WHAT IS REQUIRED:
With the pictures removed, please write out every line below exactly as given.

Pose estimation data:
★ ★ ★ ★ ★ ★ ★
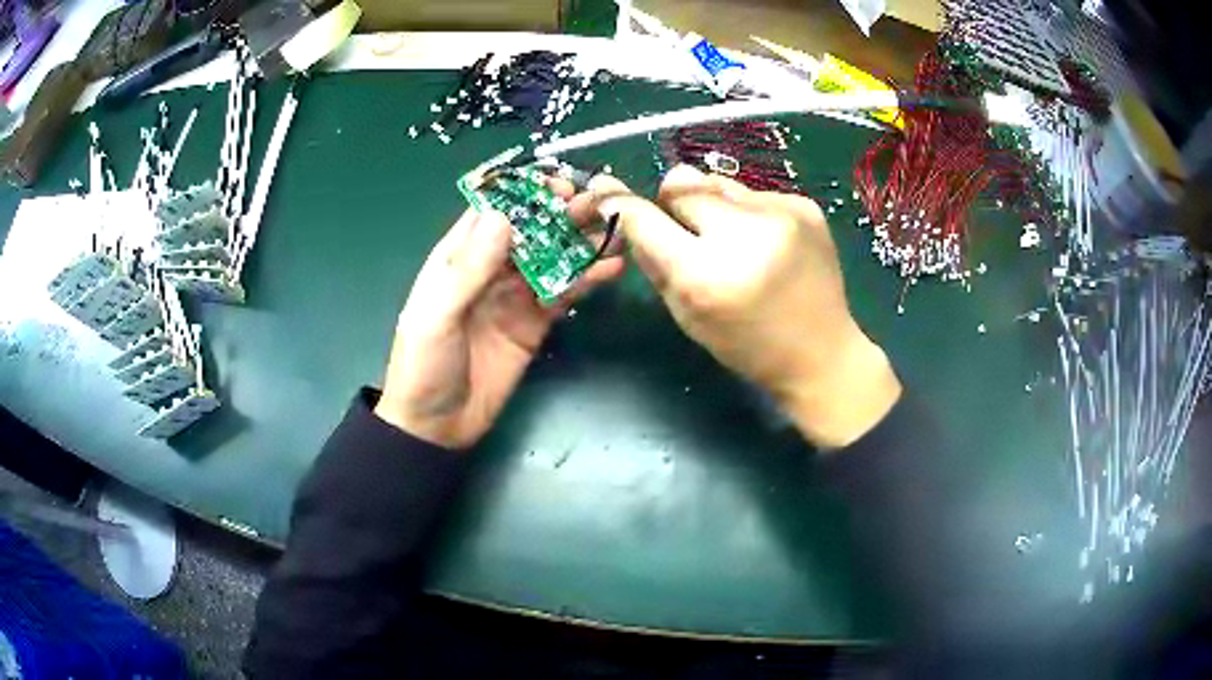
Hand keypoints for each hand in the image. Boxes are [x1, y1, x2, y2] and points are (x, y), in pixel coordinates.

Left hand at [375, 191, 623, 448]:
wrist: (436, 427)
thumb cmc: (424, 366)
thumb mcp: (436, 315)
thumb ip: (468, 269)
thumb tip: (503, 217)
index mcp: (457, 259)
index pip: (492, 213)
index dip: (524, 194)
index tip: (557, 183)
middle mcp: (489, 270)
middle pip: (530, 232)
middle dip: (562, 214)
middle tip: (598, 202)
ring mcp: (514, 296)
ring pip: (552, 259)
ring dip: (581, 243)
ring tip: (616, 229)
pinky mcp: (535, 324)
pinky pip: (564, 295)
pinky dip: (587, 280)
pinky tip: (611, 269)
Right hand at [590, 165, 900, 448]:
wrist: (821, 352)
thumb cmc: (747, 346)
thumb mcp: (687, 316)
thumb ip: (654, 262)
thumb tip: (627, 213)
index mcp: (706, 274)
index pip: (645, 218)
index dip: (620, 203)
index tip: (605, 189)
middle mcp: (743, 233)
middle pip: (681, 183)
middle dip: (674, 203)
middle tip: (689, 232)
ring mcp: (780, 213)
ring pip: (718, 183)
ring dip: (713, 206)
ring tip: (736, 241)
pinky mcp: (805, 205)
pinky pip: (753, 192)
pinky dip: (748, 213)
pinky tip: (767, 244)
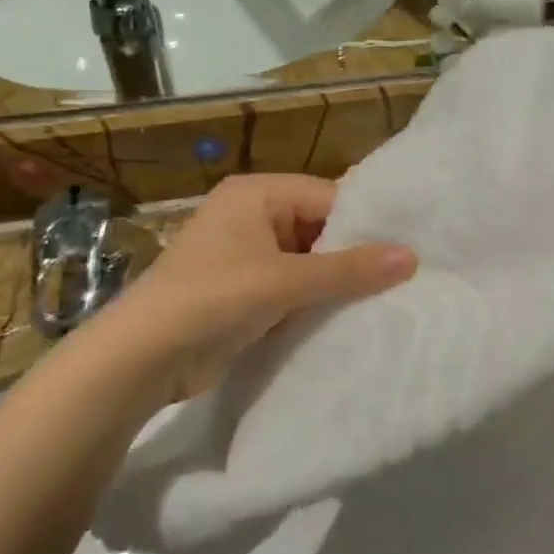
★ ★ ★ ★ ★ ★ ★
TASK OUTPUT:
Hand keypoints for each hand in the image. Boxes are [x1, y1, x2, y2] and points are (x, y), in pixel coordinates.

Left hand at [375, 191, 623, 448]:
wrist: (436, 427)
thumb cmc: (424, 366)
thumb mcp: (436, 315)
thumb ip: (468, 269)
thumb tip: (503, 217)
index mcp: (457, 259)
index pip: (492, 213)
index dip: (524, 194)
index tip: (557, 183)
middle mcp: (489, 270)
middle pip: (530, 232)
middle dip: (562, 214)
middle tip: (598, 202)
ring mcp: (514, 296)
ring pip: (552, 259)
ring dip: (581, 243)
ring tip: (616, 229)
pinky mcp: (535, 324)
pinky pip: (564, 295)
pinky dip: (587, 280)
pinky tip: (611, 269)
Right hand at [590, 165, 900, 448]:
wrist: (821, 352)
thumb cmc: (747, 346)
thumb mcp: (687, 316)
thumb ip: (654, 262)
thumb tip: (627, 213)
index mcp: (706, 274)
index pip: (645, 218)
index dip: (620, 203)
index tip: (605, 189)
middle mcp: (743, 233)
middle pip: (681, 183)
middle dip: (674, 203)
middle tip: (689, 232)
ring mcp: (780, 213)
ring pip: (718, 183)
ring dip: (713, 206)
ring tip: (736, 241)
pinky mcp: (805, 205)
pinky pip: (753, 192)
pinky dip: (748, 213)
pinky tip: (767, 244)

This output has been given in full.